Records shown:

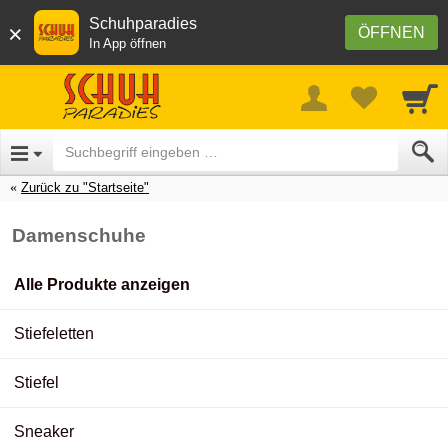
Schuhparadies
×
ÖFFNEN
In App öffnen
Zurück zu "Startseite"
Damenschuhe
Alle Produkte anzeigen
Stiefeletten
Stiefel
Sneaker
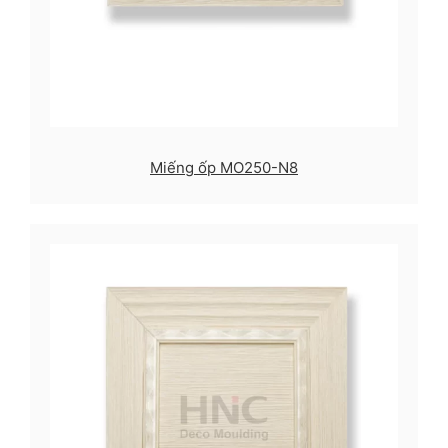
Miếng ốp MO250-N8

Exercise description: Reproduce every line of text in the data above word for word, leaving out the pictures.

Task output:
Schuhparadies
×
ÖFFNEN
In App öffnen
Zurück zu "Startseite"
Damenschuhe
Alle Produkte anzeigen
Stiefeletten
Stiefel
Sneaker
Miếng ốp MO250-N8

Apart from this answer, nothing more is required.